A 63-year-old woman with a history of diabetes mellitus, hypertension, and smoking was admitted to our intensive care unit with chest pain of 5 days' duration, new-onset cardiogenic shock, and general malaise. Transthoracic echocardiograms revealed extensive akinesia and a left ventricular ejection fraction of 0.25. At the apical-septal region, we saw a pulsatile cavity with a thin endomyocardial border; this cavity expanded upon systole. However, color-flow Doppler images showed no flow within the cavity. There was mild pericardial effusion. These images were interpreted as intramyocardial dissecting hematoma and underlying intramyocardial hematoma (Fig. 1), the probable result of a subacute anterior myocardial infarction. Fig. 1 Two-dimensional echocardiograms show the intramyocardial dissecting hematoma. Parasternal A) long- and B) short-axis views show the dissecting, echo-free cavity. C) The 4-chamber view shows the hematoma in the left ventricular apex.
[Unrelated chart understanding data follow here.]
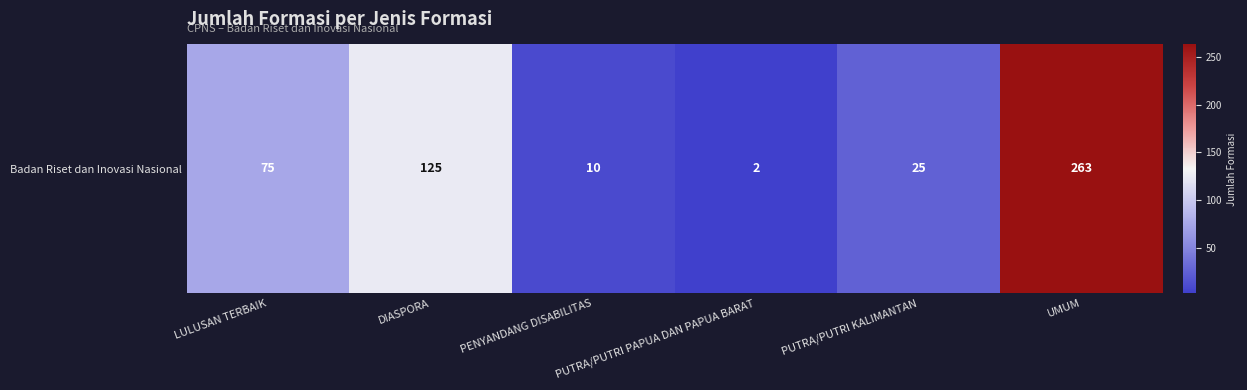

What value does the data have at PUTRA/PUTRI KALIMANTAN, to the nearest 5?

25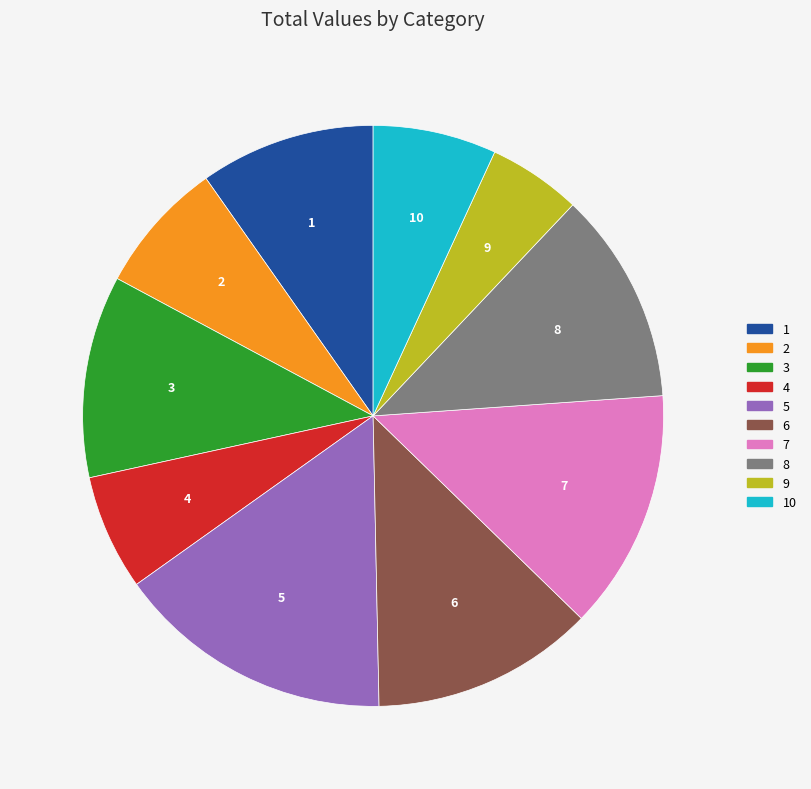

What is the largest slice in the pie chart?

5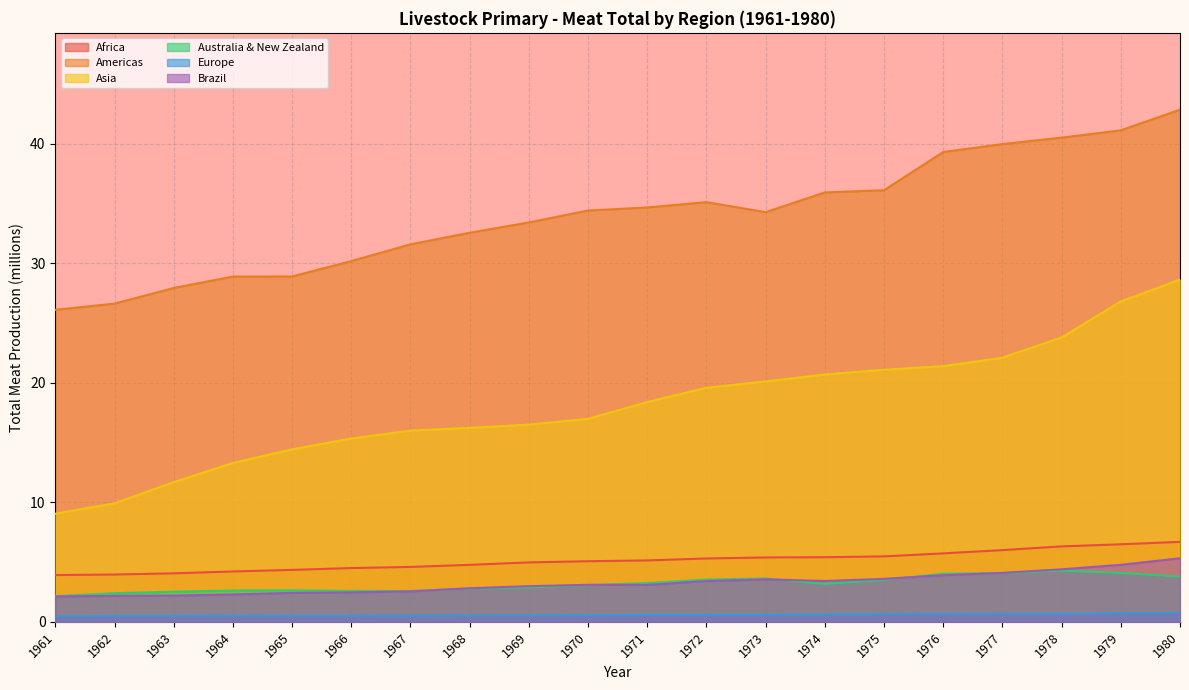

List the labels in order of Europe value, largest first.

1980, 1979, 1978, 1977, 1976, 1975, 1974, 1973, 1971, 1972, 1970, 1969, 1968, 1967, 1964, 1966, 1965, 1963, 1962, 1961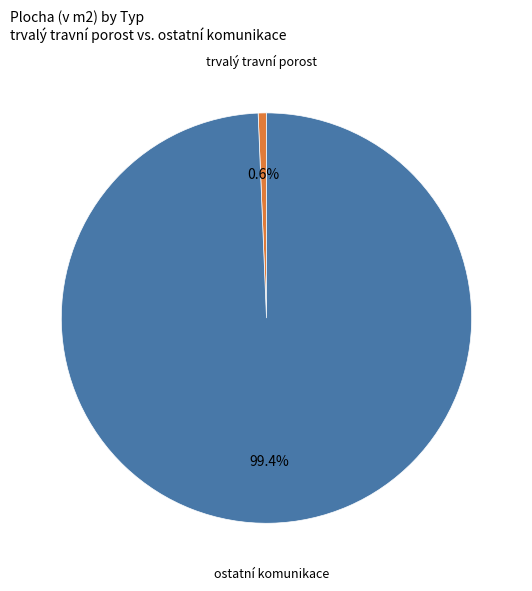

To the nearest percent, what portion does trvalý travní porost represent?

1%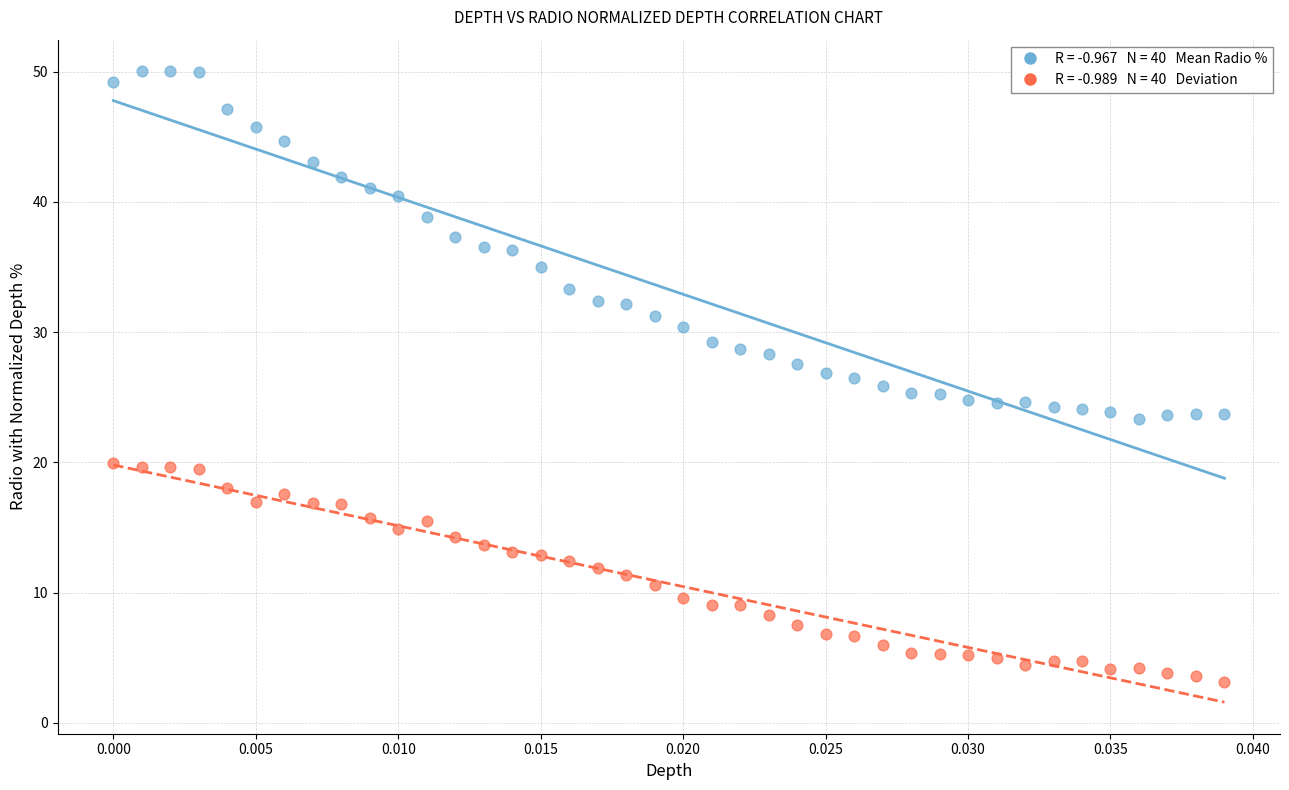

Across all data points, what is the range of Y values (max minus min)?

46.9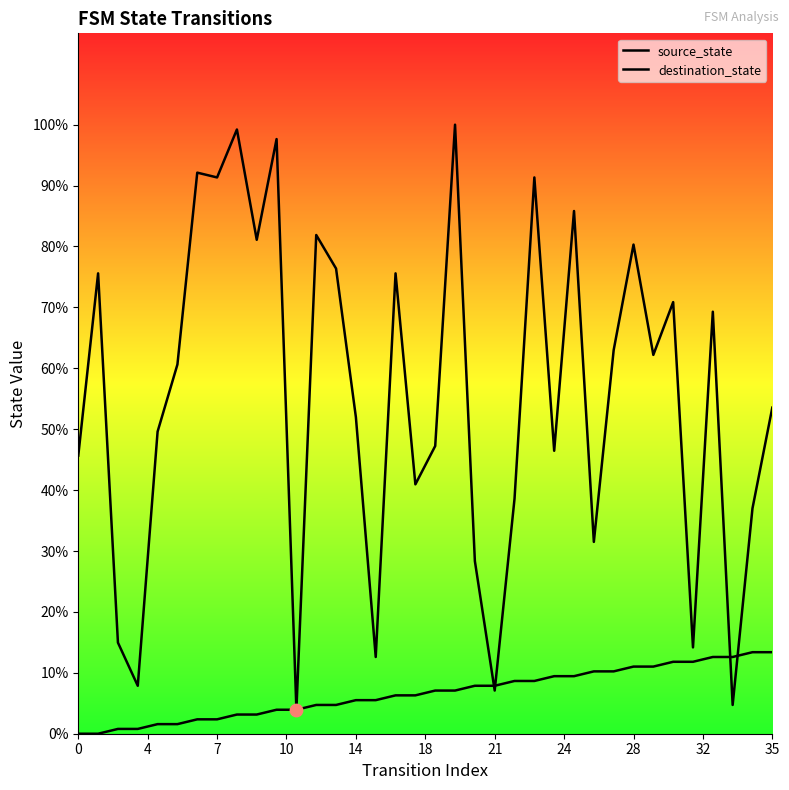

At which category is the sum across all series the highest?

19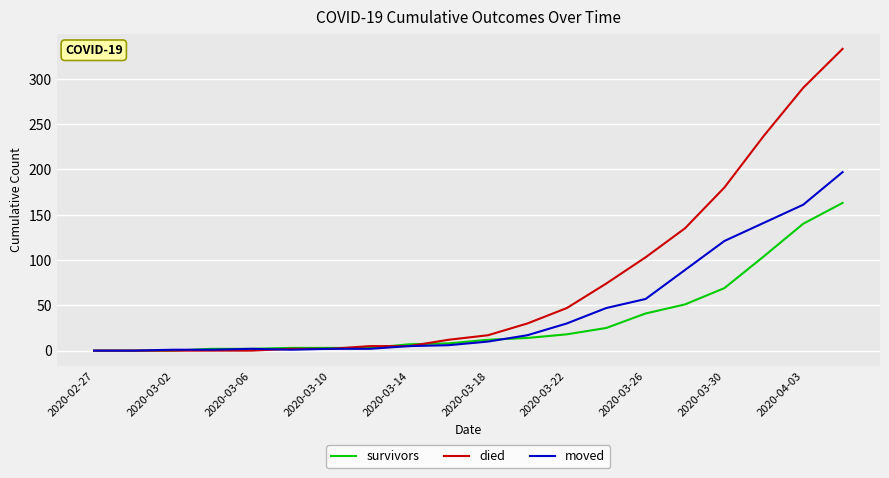

Which series has the largest total across all categories?

died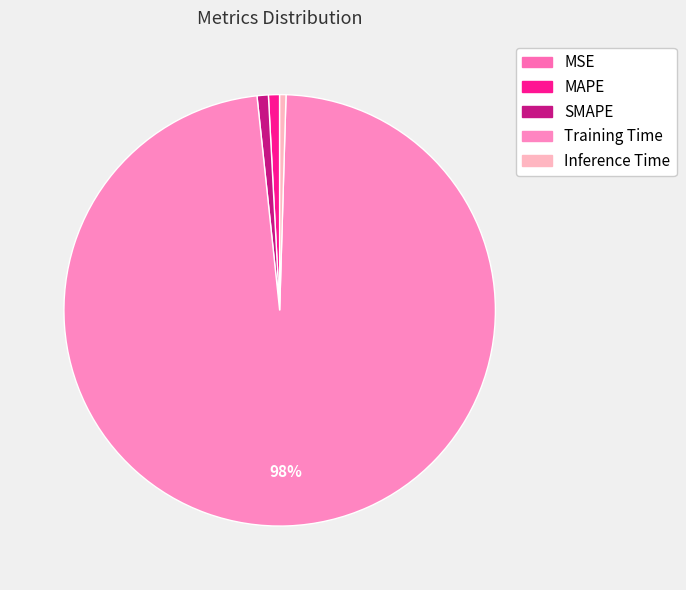

Count the number of slices in the pie.

5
D) The subcostal long-axis ... A computed tomogram confirmed the intramyocardial dissecting hematoma and revealed an apical lesion of the left ventricle (LV), the liquid intensity of which was separated from the LV cavity by a flaccid edge (Fig. 2). We took a conservative approach because the patient's condition was too unstable for cardiac surgery. Death as a consequence of LV failure occurred 2 days after admission. Fig. 2 Computed tomogram of the chest shows the intramyocardial dissecting hematoma as an apical lesion of the left ventricle with its liquid intensity separated from the left ventricular cavity by a flaccid edge.